WHAT YOU SHOULD DO => Which lines of the material contain the word "tree"? Show each one.

SUPPLIED DATA =>
= = =

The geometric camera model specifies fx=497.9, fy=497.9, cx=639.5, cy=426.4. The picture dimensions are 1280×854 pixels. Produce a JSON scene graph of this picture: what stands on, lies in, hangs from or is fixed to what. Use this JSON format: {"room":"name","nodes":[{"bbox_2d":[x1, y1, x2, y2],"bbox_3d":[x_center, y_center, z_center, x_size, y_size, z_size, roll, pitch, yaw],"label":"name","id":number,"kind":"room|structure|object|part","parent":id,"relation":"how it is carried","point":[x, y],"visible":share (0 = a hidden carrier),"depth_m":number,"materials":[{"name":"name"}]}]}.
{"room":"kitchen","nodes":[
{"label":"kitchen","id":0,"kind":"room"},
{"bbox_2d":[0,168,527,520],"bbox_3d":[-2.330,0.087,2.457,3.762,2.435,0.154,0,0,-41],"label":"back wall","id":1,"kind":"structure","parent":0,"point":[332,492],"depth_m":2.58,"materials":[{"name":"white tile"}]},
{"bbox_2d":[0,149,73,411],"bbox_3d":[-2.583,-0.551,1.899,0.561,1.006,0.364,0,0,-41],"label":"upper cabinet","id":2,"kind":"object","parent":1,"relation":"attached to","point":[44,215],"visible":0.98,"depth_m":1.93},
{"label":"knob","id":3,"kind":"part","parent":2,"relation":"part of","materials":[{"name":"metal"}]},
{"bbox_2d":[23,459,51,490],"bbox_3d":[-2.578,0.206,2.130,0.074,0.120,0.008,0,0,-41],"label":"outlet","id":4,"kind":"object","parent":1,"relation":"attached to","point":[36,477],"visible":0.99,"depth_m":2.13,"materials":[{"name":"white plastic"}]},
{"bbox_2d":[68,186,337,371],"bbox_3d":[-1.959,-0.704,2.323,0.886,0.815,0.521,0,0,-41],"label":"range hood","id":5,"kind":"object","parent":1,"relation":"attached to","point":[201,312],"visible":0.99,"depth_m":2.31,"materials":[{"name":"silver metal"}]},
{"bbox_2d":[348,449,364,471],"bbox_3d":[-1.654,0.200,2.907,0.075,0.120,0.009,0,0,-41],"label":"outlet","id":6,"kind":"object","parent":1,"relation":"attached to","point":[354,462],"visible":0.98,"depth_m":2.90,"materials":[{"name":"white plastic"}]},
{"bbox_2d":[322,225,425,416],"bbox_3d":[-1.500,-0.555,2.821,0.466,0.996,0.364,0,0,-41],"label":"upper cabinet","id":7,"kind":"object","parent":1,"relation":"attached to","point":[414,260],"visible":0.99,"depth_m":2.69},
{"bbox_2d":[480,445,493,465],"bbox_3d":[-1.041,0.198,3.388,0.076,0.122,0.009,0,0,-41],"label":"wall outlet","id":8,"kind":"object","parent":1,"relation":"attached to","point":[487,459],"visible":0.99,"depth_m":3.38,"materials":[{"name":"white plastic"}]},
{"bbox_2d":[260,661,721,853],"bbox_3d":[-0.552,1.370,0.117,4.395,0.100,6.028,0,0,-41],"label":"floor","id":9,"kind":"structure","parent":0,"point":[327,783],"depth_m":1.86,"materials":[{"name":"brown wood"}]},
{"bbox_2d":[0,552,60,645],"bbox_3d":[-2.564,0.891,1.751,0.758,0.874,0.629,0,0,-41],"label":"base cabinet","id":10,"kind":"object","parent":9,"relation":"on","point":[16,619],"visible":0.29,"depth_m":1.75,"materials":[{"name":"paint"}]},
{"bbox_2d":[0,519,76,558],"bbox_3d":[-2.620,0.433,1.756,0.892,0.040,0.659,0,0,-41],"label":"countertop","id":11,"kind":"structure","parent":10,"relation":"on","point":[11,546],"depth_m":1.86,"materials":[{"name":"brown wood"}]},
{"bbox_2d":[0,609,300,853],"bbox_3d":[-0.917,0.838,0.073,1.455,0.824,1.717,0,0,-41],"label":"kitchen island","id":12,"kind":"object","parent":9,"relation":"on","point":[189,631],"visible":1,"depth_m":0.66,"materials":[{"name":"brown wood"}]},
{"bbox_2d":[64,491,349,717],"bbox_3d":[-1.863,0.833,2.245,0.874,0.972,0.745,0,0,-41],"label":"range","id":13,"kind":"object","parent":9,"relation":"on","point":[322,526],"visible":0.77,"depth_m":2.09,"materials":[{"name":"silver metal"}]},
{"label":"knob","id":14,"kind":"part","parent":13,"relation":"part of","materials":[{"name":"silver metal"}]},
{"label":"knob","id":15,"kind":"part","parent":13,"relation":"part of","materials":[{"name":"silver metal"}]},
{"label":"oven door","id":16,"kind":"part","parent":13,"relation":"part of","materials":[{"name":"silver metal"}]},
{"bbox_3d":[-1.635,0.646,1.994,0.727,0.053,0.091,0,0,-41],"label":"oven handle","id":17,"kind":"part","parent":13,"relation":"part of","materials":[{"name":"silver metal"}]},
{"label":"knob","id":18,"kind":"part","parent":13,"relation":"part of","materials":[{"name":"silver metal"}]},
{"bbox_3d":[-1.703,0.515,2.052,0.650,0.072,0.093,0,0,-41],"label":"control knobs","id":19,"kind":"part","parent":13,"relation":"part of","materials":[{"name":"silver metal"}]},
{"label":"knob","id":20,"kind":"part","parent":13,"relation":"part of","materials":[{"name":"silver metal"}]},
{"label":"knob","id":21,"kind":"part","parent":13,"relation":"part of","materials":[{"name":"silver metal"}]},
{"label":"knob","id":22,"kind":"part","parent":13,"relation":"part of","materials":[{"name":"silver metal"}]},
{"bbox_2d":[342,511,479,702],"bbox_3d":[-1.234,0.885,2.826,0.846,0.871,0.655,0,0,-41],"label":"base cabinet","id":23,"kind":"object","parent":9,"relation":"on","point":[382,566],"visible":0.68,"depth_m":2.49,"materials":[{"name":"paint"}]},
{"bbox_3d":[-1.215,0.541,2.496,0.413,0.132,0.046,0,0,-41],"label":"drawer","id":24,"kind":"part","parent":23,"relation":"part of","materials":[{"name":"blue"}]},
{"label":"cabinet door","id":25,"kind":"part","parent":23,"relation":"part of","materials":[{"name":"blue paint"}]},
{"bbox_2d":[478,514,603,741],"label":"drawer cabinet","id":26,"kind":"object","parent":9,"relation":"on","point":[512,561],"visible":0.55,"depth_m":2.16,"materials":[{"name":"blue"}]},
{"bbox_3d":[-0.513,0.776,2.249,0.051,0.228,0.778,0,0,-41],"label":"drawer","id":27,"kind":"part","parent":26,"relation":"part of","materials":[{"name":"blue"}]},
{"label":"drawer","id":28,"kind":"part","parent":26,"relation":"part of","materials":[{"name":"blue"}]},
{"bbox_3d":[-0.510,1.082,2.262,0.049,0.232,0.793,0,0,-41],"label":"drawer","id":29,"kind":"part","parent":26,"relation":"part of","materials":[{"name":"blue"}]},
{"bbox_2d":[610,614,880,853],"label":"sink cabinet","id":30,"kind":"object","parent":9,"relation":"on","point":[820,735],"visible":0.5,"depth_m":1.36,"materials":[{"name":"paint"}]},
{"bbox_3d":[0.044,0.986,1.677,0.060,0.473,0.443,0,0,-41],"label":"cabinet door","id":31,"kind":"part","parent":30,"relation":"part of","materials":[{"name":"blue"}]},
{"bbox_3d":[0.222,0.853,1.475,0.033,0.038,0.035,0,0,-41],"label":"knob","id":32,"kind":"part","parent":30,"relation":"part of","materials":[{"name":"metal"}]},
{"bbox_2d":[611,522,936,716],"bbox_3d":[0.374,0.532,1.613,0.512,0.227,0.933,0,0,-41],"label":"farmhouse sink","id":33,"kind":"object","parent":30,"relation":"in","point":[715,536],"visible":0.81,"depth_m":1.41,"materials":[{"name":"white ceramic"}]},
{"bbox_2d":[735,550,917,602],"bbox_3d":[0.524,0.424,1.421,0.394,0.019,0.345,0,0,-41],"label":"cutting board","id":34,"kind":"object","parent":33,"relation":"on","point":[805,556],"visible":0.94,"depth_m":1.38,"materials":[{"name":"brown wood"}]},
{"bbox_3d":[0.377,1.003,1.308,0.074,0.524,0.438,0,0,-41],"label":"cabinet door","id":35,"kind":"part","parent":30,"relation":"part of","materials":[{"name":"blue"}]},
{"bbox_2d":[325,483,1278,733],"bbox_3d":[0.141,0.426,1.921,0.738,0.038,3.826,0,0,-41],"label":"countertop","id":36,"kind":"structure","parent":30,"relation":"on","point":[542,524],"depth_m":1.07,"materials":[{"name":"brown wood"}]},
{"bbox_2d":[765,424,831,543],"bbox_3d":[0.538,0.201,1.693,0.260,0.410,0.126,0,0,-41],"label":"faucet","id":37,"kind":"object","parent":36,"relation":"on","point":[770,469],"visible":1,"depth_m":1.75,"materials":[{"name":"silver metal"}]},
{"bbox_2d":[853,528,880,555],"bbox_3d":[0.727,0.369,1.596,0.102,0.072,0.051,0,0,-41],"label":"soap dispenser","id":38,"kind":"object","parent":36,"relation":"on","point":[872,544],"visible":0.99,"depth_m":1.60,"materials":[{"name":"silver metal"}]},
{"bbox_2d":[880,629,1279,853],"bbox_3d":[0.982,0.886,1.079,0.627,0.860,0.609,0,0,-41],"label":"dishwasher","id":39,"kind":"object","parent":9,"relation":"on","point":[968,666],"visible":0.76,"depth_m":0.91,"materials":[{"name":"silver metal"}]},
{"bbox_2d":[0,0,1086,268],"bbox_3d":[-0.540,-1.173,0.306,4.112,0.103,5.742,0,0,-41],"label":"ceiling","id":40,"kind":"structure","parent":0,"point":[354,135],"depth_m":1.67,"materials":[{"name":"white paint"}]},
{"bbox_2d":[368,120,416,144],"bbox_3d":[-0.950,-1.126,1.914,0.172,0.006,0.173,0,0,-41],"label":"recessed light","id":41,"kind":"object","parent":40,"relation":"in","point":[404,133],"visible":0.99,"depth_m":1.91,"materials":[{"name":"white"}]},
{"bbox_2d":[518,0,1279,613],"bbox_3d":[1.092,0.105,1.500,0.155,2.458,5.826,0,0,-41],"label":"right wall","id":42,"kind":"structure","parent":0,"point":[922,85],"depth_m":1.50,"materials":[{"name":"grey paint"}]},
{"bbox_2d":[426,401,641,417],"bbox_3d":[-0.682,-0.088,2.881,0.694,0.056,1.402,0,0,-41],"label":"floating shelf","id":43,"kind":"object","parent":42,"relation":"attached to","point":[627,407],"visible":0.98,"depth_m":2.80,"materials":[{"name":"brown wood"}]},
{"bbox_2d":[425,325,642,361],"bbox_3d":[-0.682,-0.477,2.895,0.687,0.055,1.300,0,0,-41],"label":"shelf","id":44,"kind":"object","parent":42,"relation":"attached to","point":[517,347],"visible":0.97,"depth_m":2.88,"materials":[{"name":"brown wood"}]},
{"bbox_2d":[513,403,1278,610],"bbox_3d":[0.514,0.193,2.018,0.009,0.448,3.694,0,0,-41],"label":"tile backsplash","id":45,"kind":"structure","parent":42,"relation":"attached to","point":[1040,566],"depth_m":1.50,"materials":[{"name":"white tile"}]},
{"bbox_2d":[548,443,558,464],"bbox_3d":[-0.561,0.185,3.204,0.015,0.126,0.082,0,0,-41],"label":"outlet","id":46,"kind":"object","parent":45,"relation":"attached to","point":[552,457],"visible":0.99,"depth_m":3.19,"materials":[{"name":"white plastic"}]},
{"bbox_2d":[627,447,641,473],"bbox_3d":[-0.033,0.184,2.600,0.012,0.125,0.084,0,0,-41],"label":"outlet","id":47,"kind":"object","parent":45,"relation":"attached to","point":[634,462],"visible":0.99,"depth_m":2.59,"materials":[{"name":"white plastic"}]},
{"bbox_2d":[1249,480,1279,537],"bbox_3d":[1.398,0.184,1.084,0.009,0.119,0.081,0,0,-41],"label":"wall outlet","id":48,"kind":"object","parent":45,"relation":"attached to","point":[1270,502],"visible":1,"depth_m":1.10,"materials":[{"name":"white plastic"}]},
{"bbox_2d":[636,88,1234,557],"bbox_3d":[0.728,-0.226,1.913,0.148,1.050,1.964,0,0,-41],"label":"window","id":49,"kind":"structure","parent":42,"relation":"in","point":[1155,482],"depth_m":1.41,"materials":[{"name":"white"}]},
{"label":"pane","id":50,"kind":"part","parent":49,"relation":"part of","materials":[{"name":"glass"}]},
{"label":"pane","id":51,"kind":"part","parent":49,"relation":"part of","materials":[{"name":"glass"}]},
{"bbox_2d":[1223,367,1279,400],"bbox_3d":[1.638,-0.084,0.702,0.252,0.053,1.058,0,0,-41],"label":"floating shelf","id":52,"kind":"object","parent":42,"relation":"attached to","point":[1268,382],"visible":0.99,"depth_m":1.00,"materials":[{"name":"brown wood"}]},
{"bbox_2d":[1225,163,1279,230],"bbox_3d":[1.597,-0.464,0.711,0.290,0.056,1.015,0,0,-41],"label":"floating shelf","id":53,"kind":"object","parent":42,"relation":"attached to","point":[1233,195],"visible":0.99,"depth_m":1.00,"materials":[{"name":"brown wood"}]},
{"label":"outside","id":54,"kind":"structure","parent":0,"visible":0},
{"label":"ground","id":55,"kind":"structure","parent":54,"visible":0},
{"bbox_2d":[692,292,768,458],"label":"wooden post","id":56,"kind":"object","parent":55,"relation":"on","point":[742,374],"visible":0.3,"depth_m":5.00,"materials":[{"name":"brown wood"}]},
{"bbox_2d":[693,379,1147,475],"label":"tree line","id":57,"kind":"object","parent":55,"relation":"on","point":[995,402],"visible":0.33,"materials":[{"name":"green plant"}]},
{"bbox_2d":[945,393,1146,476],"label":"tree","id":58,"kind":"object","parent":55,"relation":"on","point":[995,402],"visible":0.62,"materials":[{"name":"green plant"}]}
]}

= = =

SOLUTION FOR THIS EXERCISE =>
{"bbox_2d":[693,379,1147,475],"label":"tree line","id":57,"kind":"object","parent":55,"relation":"on","point":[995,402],"visible":0.33,"materials":[{"name":"green plant"}]},
{"bbox_2d":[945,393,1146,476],"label":"tree","id":58,"kind":"object","parent":55,"relation":"on","point":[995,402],"visible":0.62,"materials":[{"name":"green plant"}]}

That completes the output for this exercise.